I hope by this point you will understand why I think the recent turn of events are such a familiar experience to me. It’s like a whole cycle is happening with the new Home Minister and new IGP who obviously learnt nothing from their predecessors’ lessons. Nevertheless, as the government continues to commit apparent suicide in the decisions they make, much has changed since then. So much so that even the Prime Minister claims that there was a “Chinese tsunami”. The BERSIH 3 and Stop Lynas rallies answered the questions me and my mates asked in BERSIH 2. Even my Facebook newsfeed now consists of more than 70% shares of current issues and many of my peers have taken initiative to participate in political causes or attend rallies or other political events.
But there is now one major problem.
It may all seem very encouraging, but over the past two years, the more I realise that it did not turn out to be exactly how I pictured it to be. The Opposition has been extremely aggressive in recent years as they garnered more support leading up to GE13. I understand that it is the accurate political and marketing move for them to do in hijacking bandwagons, manipulating sentiments and fanning the flame against their political opponents, but I am extremely disturbed by how things have turned out.
Instead of democratic discourse, I see personal attacks. Instead of inciting love among the people, I see incitement of hate between the rakyat. Instead of freedom of expression, I see abuse of information. Instead of bi-partisanship, I see blind-partisanship. Some of the same people who supported me that night I was arrested have turned to call me a ‘neutralist who lacks conviction’. I understand the need for change of government and I know where I stand; change is inevitable, but is this “change” in which they speak of a change at all in terms of character and mentality? Political parties aside (they do what they do), are there fundamental aspects that we have missed in the process of this change?
This article is not written to make any conclusions, but to reflect a reality. I have friends who speak strongly against such extremism and would discourage people from doing any such things at all. But I disagree with that purely because I know how difficult it was to finally get people aware and to speak up on issues that matter. What we do not need now is for people to go around asking people to shut up.

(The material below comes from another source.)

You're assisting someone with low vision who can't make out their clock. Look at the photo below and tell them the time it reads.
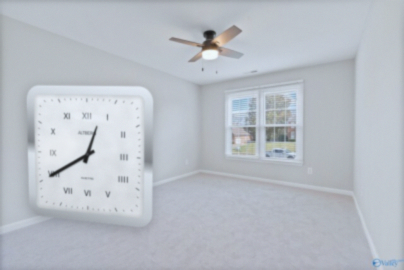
12:40
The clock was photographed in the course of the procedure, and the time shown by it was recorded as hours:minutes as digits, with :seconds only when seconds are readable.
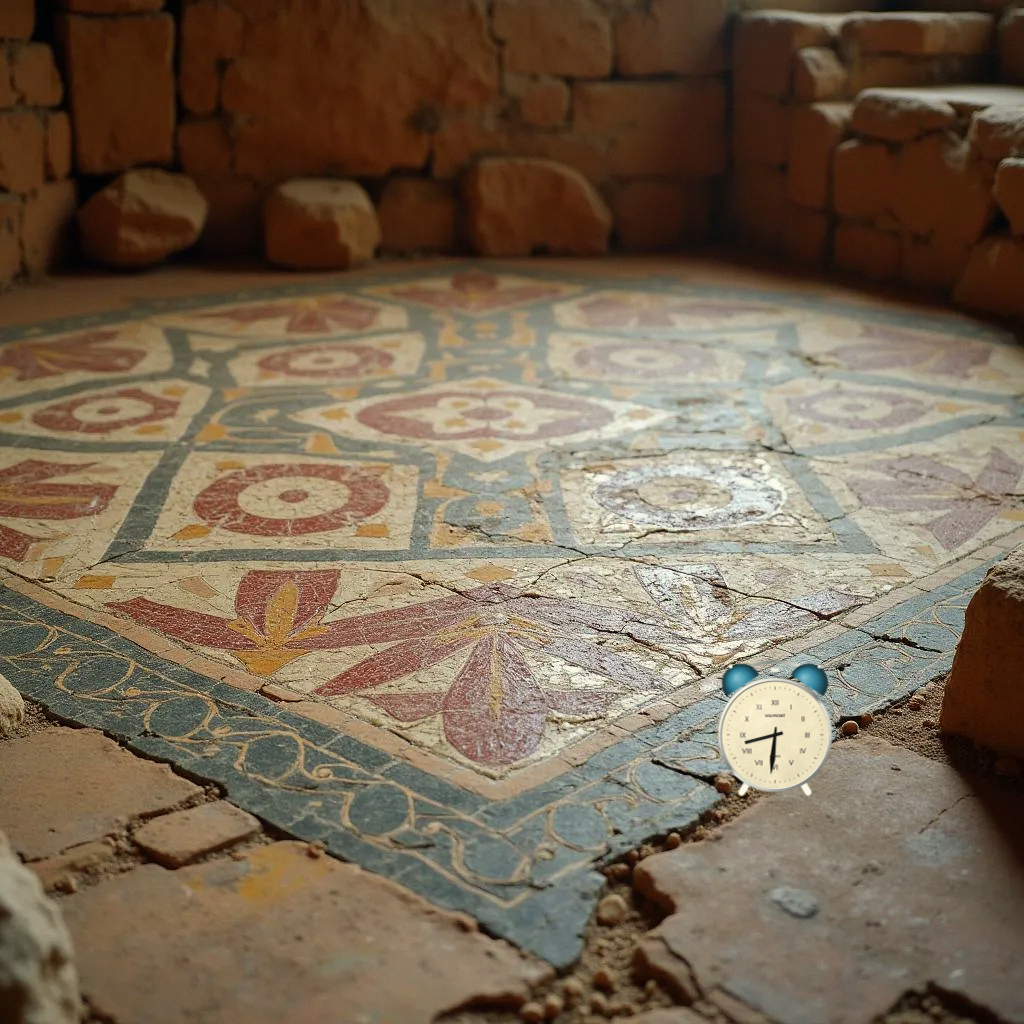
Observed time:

Is this a process of growth towards democratic maturity or are we remaining stagnating, with the exception of having more people condemning each other on things that matters least? Honestly, I do not know. All I know is that it has been increasingly difficult and tiring for me to scroll through my Facebook newsfeed or to even read the news lately, because all I see is hatred, all I see are attacks on persons and not issues, all I see are misleading personality cults, besides the normal nonsense already in the news. Of course it is very comforting to have amazing fellow Lord Bobo minions at LoyarBurok and UndiMsia who still retain some level of sanity, but the question remains: Where exactly do we move from here?
All I can think of is that while all this nonsense continues, we keep calm and continue educating true democracy and rakyat power. Move with us!